Le truc qui m'a le plus marqué, c'est cette scène... vous savez laquelle. Celle où on découvre que certains personnages ont des talents cachés dont même leurs propres mères n'étaient pas au courant. J'ai failli renverser mon café, j'ai cru qu'Arthur avait décidé de lancer sa carrière dans le strip-tease introspectif. Franchement, qui aurait cru que derrière ce physique de déménageur enragé se cachait un artiste de la scène ? C'est le genre de surprise qui te fait dire : "Bah, pourquoi pas ?" Après tout, dans le monde des Shelby, le raisonnable est une notion très, très floue.

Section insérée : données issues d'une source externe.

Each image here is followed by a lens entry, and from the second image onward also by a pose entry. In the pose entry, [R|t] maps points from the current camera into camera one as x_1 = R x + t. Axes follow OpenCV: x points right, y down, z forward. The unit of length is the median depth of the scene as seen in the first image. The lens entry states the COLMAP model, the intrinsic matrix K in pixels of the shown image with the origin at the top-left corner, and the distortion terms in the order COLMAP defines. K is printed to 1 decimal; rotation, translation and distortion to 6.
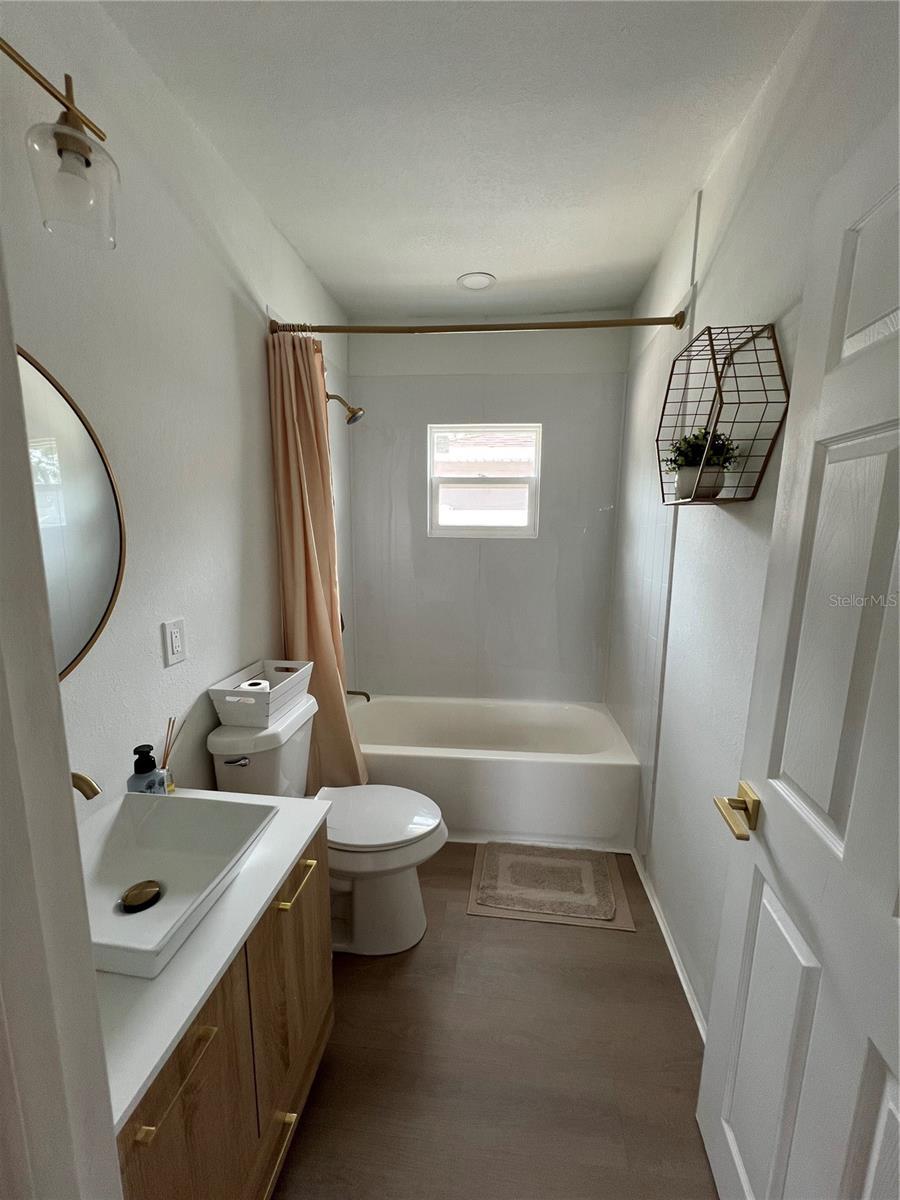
lens RADIAL K [[481.8, 0, 450.9], [0, 481.8, 601.0], [0, 0, 1]] dist [-0.002689, 0.001013]
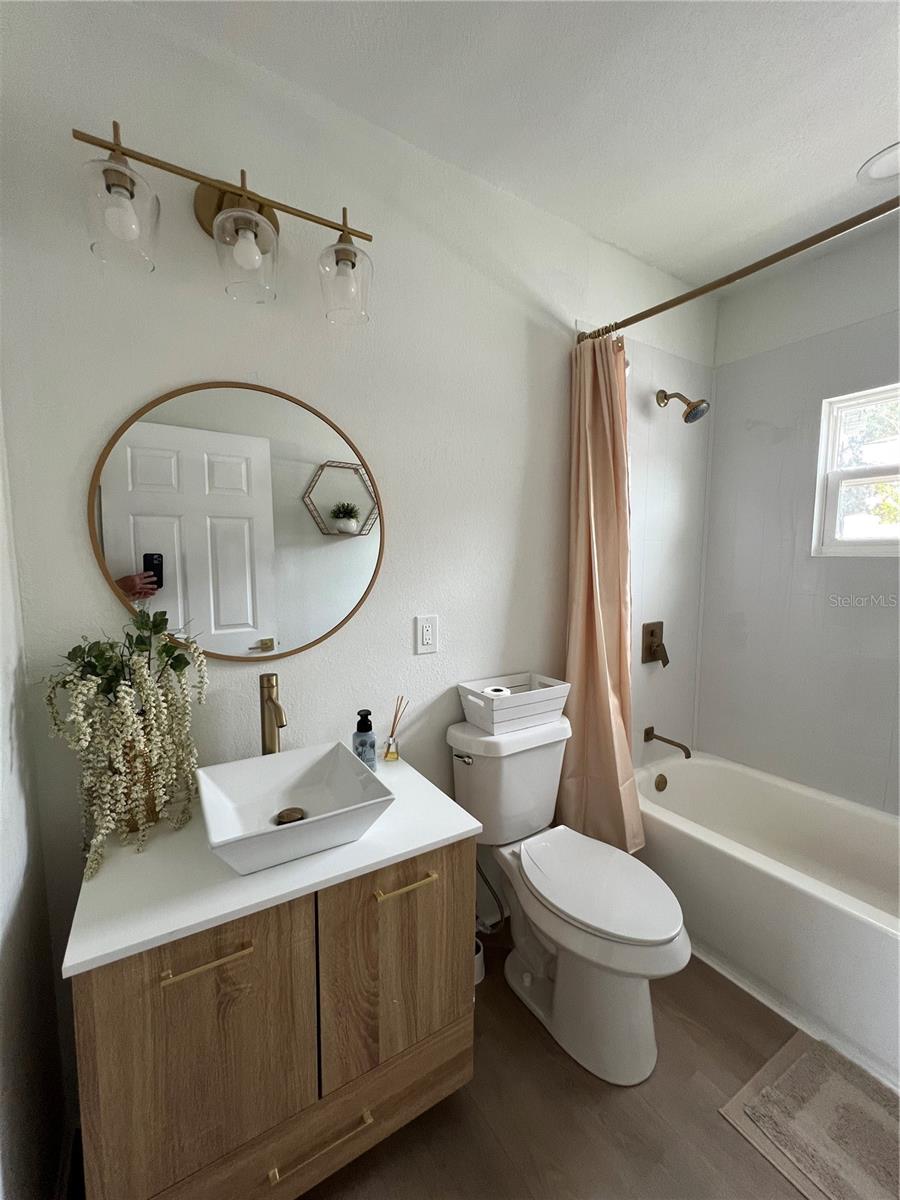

Et Michael ? Ce pauvre Michael. Il essaie de rattraper le coup, de jouer au chef de gang, mais il a cette façon de réfléchir qui rappelle un peu un hamster sur sa roue : beaucoup de mouvements, mais on n'est pas sûr qu'il aille bien loin. Il est comme un chat qui veut attraper un pointeur laser : il est déterminé, mais la cible est toujours hors de portée.

Ce qui est génial avec cet épisode, c'est qu'on ne sait jamais vraiment où ça va nous mener. C'est comme naviguer dans le brouillard de Birmingham avec une carte dessinée sur un bout de serviette. On a des moments de tension qui te donnent envie de te cacher sous ton coussin, et puis des éclairs de génie qui te font dire : "Ah, voilà, Tommy, tu es vraiment un génie du mal... ou du moins, du mal-géré."
Bref, l'épisode 4, c'est du pur Peaky Blinders : du drame, des coups bas, des répliques cinglantes, et cette impression constante que le monde pourrait basculer à tout moment. Et nous, on est là, avec notre tasse de thé (ou de ce que vous voulez), à regarder le spectacle, un peu fascinés, un peu effrayés, mais surtout, totalement accrocs.